J’ai tenté de garder un ton désinvolte, présumant qu’elle couperait tout de suite court au sujet si elle sentait que j’essayais de lui arracher un secret. Elle avait un plan en tête, ça, j’en étais certaine, un plan qu’elle maîtrisait aussi rigoureusement que son petit monde.
– Oui, a-t-elle répondu. Cela dit, même si la majorité d’entre eux était esclave, ne t’y trompe pas, ces gladiateurs faisaient partie des plus forts, des plus courageux et des plus féroces de tous. Mon oncle avait l’œil pour les repérer. Les autres propriétaires de ludus le surveillaient de près au marché aux esclaves et se démenaient pour enchérir sur lui, mais ils y parvenaient rarement. Mon oncle avait non seulement de gros moyens, mais aussi une sorte de sixième sens, un don – si on peut appeler ça comme ça – pour flairer le meilleur homme.
Elle a esquissé un geste dédaigneux de la main qui a permis au magnifique joyau à son doigt d’attraper et de réfléchir la lueur des flambeaux.
– Mais cela ne signifie pas qu’ils ont tous commencé comme esclaves. Ça va sans doute te paraître étrange, mais il y avait aussi des gladiateurs qui se présentaient d’eux-mêmes, qui signaient un contrat avec mon oncle pour échanger leur temps et leur talent contre d’éventuelles victoires et la gloire. Le seul fait d’être gladiateur était une marque d’honneur en soi, ils étaient à la fois craints et respectés. Rends-toi compte, Riley : le Colisée pouvait facilement accueillir mille cinq cents spectateurs, et la plupart du temps c’était bondé. Je crois qu’on peut dire qu’ils incarnaient les rock stars de leur époque, ils dominaient l’arène comme des dieux. Les jeunes hommes qui menaient des vies paisibles ou qui étaient issus de la noblesse imitaient leurs prouesses pendant que d’innombrables femmes se pâmaient d’admiration et affichaient l’affection qu’elles portaient à l’un ou l’autre des gladiateurs en épinglant dans leurs cheveux des petits poignards imbibés de sang.

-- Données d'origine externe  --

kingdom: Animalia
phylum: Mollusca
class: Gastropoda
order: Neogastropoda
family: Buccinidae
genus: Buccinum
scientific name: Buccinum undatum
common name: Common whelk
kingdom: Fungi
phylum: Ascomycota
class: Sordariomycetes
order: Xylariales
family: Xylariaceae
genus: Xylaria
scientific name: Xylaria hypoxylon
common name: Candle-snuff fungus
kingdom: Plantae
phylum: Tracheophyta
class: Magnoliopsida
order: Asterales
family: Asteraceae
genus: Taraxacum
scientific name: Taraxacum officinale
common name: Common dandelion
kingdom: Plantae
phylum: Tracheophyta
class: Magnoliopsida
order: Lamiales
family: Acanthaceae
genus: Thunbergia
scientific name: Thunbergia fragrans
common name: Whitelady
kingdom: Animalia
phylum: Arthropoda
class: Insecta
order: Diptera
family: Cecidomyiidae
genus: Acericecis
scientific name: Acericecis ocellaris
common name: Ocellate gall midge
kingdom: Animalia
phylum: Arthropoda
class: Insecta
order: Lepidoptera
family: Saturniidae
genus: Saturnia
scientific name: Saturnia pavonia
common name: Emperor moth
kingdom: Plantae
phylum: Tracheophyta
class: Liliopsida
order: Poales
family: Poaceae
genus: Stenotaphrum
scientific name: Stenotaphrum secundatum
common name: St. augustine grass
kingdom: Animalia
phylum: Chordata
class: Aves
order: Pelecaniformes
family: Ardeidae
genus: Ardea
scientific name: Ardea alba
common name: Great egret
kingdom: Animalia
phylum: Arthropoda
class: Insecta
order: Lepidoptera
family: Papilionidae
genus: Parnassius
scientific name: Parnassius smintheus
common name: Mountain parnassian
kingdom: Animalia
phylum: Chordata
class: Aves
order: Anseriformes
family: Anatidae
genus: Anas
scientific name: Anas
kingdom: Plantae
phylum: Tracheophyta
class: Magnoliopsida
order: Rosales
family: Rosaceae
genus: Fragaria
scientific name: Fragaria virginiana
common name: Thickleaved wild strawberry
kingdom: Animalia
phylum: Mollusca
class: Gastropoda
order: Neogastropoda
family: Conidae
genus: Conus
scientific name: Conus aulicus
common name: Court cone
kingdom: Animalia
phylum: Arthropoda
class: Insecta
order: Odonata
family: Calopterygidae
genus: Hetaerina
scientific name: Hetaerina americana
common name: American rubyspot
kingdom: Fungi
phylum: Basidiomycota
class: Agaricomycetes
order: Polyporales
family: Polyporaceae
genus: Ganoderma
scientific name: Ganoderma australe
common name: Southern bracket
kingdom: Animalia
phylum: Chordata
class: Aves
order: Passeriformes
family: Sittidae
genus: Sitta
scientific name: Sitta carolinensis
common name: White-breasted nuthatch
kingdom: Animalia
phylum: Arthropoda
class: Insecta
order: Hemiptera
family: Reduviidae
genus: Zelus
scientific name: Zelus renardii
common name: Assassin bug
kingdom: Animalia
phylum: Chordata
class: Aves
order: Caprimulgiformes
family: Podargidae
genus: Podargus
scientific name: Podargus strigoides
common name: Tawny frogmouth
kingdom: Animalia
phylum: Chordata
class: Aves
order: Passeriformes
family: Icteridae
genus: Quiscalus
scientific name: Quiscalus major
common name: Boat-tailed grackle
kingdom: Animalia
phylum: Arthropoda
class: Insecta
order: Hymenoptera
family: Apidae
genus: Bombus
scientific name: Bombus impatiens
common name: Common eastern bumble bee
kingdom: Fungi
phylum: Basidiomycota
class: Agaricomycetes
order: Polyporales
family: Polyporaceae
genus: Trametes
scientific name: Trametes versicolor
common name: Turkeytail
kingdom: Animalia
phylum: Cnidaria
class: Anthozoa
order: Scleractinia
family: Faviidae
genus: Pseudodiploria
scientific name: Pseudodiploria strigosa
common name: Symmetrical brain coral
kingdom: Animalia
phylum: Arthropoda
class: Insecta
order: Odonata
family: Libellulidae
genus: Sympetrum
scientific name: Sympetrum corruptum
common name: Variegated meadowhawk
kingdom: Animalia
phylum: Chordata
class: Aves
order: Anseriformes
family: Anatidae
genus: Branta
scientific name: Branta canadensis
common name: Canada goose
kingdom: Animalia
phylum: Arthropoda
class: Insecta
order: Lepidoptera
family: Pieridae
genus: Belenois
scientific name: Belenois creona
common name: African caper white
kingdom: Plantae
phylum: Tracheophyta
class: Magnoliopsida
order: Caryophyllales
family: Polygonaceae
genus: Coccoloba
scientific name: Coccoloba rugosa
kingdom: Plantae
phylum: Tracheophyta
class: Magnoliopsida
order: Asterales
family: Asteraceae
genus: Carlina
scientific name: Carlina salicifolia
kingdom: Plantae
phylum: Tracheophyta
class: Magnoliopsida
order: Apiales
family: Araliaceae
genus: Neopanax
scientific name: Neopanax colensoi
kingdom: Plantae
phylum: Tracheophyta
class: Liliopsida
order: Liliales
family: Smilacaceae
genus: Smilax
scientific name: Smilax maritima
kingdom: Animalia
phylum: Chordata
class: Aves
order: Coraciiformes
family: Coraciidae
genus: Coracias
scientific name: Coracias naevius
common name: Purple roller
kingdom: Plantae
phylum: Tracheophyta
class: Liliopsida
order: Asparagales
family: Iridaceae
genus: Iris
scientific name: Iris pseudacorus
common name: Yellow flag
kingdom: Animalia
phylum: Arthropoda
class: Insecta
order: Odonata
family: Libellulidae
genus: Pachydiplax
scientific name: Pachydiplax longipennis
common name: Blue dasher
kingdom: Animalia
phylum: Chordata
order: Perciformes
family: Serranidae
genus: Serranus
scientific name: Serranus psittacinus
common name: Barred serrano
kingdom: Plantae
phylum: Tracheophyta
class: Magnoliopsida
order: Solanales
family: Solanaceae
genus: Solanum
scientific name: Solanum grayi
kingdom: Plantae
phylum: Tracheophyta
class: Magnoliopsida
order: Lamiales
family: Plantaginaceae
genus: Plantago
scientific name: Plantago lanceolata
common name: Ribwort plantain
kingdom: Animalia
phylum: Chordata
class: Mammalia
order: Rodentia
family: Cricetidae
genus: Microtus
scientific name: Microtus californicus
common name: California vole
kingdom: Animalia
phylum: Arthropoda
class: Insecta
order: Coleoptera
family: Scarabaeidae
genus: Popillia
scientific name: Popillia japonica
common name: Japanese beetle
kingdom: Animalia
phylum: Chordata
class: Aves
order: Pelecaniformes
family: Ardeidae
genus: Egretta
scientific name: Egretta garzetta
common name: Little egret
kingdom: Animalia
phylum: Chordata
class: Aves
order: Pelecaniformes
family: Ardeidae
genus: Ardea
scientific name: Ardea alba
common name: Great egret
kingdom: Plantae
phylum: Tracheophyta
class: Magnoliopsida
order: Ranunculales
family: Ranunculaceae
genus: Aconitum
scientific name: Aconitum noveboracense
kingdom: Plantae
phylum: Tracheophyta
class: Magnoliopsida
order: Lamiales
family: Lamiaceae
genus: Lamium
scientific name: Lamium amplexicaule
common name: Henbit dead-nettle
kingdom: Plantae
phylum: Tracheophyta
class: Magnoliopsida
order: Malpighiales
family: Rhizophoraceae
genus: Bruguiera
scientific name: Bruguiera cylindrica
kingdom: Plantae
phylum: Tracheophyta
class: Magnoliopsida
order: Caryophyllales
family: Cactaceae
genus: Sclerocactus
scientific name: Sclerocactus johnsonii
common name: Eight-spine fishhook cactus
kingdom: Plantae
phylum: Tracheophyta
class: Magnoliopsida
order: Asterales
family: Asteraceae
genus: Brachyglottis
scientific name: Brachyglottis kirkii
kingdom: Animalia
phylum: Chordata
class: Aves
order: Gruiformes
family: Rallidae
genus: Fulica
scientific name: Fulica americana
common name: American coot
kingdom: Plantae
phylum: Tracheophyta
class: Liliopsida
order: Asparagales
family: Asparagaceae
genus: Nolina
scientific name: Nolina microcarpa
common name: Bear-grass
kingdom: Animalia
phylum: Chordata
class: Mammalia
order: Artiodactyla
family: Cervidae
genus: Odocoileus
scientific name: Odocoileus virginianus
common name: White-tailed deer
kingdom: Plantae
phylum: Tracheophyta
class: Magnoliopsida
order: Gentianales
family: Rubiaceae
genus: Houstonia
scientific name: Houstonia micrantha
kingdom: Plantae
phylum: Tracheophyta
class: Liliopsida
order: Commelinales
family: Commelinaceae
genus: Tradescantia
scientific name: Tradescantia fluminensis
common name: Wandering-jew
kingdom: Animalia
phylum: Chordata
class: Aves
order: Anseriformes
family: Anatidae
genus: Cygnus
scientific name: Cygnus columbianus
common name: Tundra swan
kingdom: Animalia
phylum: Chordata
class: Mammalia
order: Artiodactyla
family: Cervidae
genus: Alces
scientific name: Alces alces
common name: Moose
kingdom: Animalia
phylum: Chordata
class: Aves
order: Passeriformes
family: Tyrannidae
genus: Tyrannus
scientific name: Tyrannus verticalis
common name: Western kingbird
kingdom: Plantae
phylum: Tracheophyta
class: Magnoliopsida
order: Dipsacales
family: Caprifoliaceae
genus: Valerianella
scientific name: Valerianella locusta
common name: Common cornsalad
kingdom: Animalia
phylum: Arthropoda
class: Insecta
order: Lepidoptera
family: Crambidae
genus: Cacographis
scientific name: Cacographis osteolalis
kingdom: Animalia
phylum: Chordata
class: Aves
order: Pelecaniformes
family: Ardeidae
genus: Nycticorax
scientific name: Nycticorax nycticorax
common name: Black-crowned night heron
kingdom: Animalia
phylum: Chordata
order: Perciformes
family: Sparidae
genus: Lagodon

Alors qu’elle détournait les yeux, son visage a revêtu une expression que je ne suis pas vraiment parvenue à déchiffrer, et même si j’avais bien entendu tout ce qu’elle venait de m’expliquer, un point en particulier demeurait un peu obscur à mon sens.
– Il y avait réellement des hommes qui se portaient volontaires pour combattre dans l’arène et risquer de mourir dans des circonstances atroces ?
Je l’ai fixée d’un air ahuri. Ça me dépassait totalement. Du peu que j’en savais, cette arène avait été le théâtre d’une violence et d’une cruauté sans nom.
– Il y avait plusieurs raisons à cela, a rétorqué sèchement Messalina.
Son ton s’est fait plus agacé, plus impatient.
– Certaines plus compliquées que d’autres, devrais-je ajouter.
J’allais gentiment l’inviter à m’en dire plus lorsqu’elle a agité une main devant elle et souri avec douceur.
– Alors, dis-moi, comment trouves-tu cette fête ?
J’ai regardé autour de moi sans trop savoir quoi répondre. Subitement, j’avais un peu honte de mon extase initiale, d’avoir jubilé de participer à tout ça, et je ne voyais plus tout à fait mon environnement du même œil.
Tous ces individus enjoués qui semblaient si raffinés quelques minutes plus tôt m’apparaissaient maintenant comme des rustres dépravés et assoiffés de sang. Et ces domestiques qui apportaient les plats gigantesques de victuailles n’étaient pas là par choix : elles étaient aussi esclaves que les gladiateurs ; esclaves du maître des lieux et non de l’arène, mais esclaves quand même.
– Est-ce que ce sont tous des fantômes ? ai-je demandé pour orienter la conversation vers un sujet plus neutre.
D’un côté, je ne voulais pas la contrarier davantage, de l’autre, la réponse m’intriguait vraiment.
– Est-ce que toutes les personnes présentes ont choisi de hanter cet endroit ?
Rapidement, j’ai jeté un nouveau coup d’œil à la salle en me demandant pour quelle raison autant d’esclaves décideraient de persister dans un rôle aussi ingrat et misérable. Mais bon, comme me l’avait déjà dit Messalina, chaque fantôme avait son histoire. Et même si j’espérais qu’ils trouvent un jour le moyen de tourner la page, ce n’étaient pas mes oignons. J’étais ici pour découvrir qui était Theocoles et rapatrier cette âme égarée qui m’avait été assignée, rien de plus.
– Certains sont des fantômes, d’autres pas.
Messalina a haussé les épaules.
– Mon objectif était de recréer cette cérémonie exactement comme dans mon souvenir afin que tu puisses te faire une idée du monde dans lequel vivait Theocoles.
– Où est-il alors ?
J’ai parcouru la salle du regard sans vraiment espérer le trouver. Au fond, Theocoles était un esclave, un gladiateur ; je doutais sérieusement qu’il ait une place dans ce monde, du moins pas de ce côté-ci, dans son aspect plus glamour.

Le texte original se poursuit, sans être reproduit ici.